Medan, Langkatoday.com – Ratusan mahasiswa bersama masyarakat Kenegerian Sihotang, Kabupaten Samosir, menggelar aksi damai di depan Pengadilan Negeri Medan, Kamis (23/7), untuk mengawal jalannya persidangan dugaan tindak pidana korupsi Program Bantuan Sosial (Bansos) PENA Tahun Anggaran 2024.
Aksi tersebut digelar sebagai bentuk dukungan terhadap proses penegakan hukum sekaligus menyuarakan harapan agar perkara dugaan korupsi bantuan sosial tersebut diusut secara menyeluruh tanpa tebang pilih.
Bagi warga Desa Siparmahan, Desa Sappur Toba, dan Desa Hariara Pohan, Kecamatan Harian, perkara ini dinilai menyangkut hak masyarakat yang seharusnya menerima manfaat dari program bantuan sosial pemerintah.
Dalam orasinya, massa aksi memberikan apresiasi kepada Kejaksaan Negeri Samosir yang telah membawa perkara tersebut ke meja hijau. Namun mereka berharap proses hukum tidak berhenti pada terdakwa yang kini sedang disidangkan apabila nantinya ditemukan alat bukti yang mengarah kepada pihak lain.
“Kami mendukung penuh upaya penegakan hukum yang dilakukan Kejaksaan Negeri Samosir.
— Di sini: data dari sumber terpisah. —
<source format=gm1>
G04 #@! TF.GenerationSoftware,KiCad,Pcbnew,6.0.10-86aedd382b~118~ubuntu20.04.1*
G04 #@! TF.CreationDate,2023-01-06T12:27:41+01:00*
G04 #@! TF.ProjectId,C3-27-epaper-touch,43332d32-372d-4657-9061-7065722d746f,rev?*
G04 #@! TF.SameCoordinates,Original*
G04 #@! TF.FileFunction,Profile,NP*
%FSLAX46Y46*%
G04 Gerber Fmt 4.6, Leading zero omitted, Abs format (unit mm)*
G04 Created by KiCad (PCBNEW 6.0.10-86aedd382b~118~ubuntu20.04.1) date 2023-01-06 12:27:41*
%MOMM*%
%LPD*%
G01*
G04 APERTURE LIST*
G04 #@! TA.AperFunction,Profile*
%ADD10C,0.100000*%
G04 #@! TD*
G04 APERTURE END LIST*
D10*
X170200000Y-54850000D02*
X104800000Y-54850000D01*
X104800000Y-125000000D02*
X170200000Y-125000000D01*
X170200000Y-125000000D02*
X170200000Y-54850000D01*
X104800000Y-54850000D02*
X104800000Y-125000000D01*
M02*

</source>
Namun kami berharap pengusutan dilakukan secara menyeluruh agar seluruh fakta dapat terungkap,” ujar salah seorang perwakilan massa dalam orasinya.
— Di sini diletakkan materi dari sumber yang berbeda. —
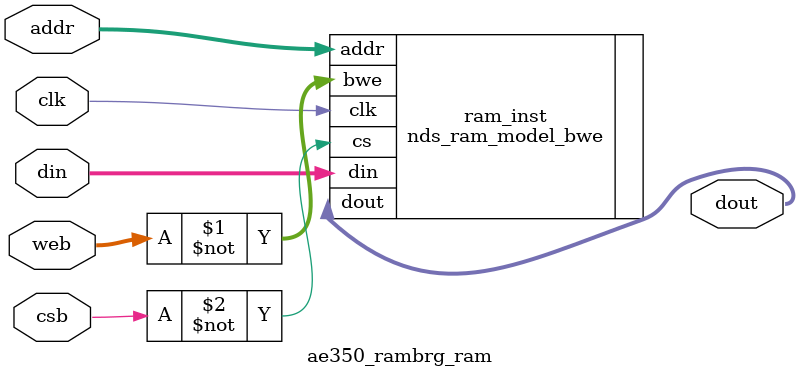
<source format=v>



module ae350_rambrg_ram (
	  addr,
	  clk,
	  csb,
	  web,
	  din,
	  dout
);

parameter  ADDR_WIDTH  = 18;
parameter  DATA_WIDTH  = 64;
input            [ADDR_WIDTH-1:0] addr;
input                             clk;
input                             csb;
input            [((DATA_WIDTH/8)-1):0] web;
input            [DATA_WIDTH-1:0] din;
output           [DATA_WIDTH-1:0] dout;


nds_ram_model_bwe #(.ADDR_WIDTH ( ADDR_WIDTH ),
                    .DATA_BYTE  ((DATA_WIDTH/8))
) ram_inst(
	.clk (clk  ),
	.bwe (~web ),
	.cs  (~csb ),
	.addr(addr ),
	.din (din  ),
	.dout(dout));
endmodule

</source>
Dalam aksi tersebut, masyarakat juga menyampaikan sejumlah tuntutan, di antaranya mendukung Kejaksaan Negeri Samosir mengusut tuntas dugaan korupsi Program Bansos PENA Tahun 2024 serta meminta penyidik memeriksa sejumlah pihak yang dinilai mengetahui atau diduga memiliki keterkaitan dengan perkara tersebut.
Pihak-pihak yang diminta untuk diperiksa antara lain Bupati Samosir, Sekretaris Daerah Kabupaten Samosir, Direktur Utama BUMDesma Marsahatahi Pangururan, serta Kepala Desa Siparmahan, Kepala Desa Sappur Toba, dan Kepala Desa Hariara Pohan.
Menurut massa aksi, permintaan tersebut bukan untuk menyatakan seseorang bersalah, melainkan agar seluruh dugaan yang berkembang dapat diuji melalui mekanisme hukum yang berlaku.
Selain itu, mereka juga meminta aparat penegak hukum menindaklanjuti berbagai pengaduan masyarakat yang sebelumnya telah disampaikan kepada pemerintah pusat, termasuk surat dari Kementerian Sekretariat Negara Republik Indonesia Nomor B-49/D-2/Dumas/DM.02/11/2024 tertanggal 20 November 2024 terkait pengaduan Program Bansos PENA.
Aksi yang mendapat pengawalan aparat kepolisian berlangsung tertib dan damai. Kehadiran mahasiswa dinilai sebagai bentuk kepedulian terhadap pentingnya pengawasan publik terhadap proses peradilan agar berjalan transparan, profesional, dan bebas dari intervensi.
Massa menilai bantuan sosial merupakan hak masyarakat yang harus disalurkan secara tepat sasaran. Karena itu, apabila ditemukan dugaan penyimpangan, mereka berharap seluruh pihak yang bertanggung jawab diproses sesuai ketentuan hukum yang berlaku.
“Kami hadir bukan untuk mencari sensasi, tetapi untuk mengawal keadilan. Kami ingin memastikan proses hukum berjalan secara jujur, terbuka, dan tidak pandang bulu,” ujar salah seorang peserta aksi.
Hingga persidangan berlangsung, massa menyatakan akan terus mengawal perkembangan perkara tersebut sebagai bentuk kontrol masyarakat terhadap proses penegakan hukum.
Sesuai asas praduga tak bersalah, seluruh pihak yang namanya disebut dalam aspirasi massa tetap dianggap tidak bersalah sampai adanya putusan pengadilan yang berkekuatan hukum tetap.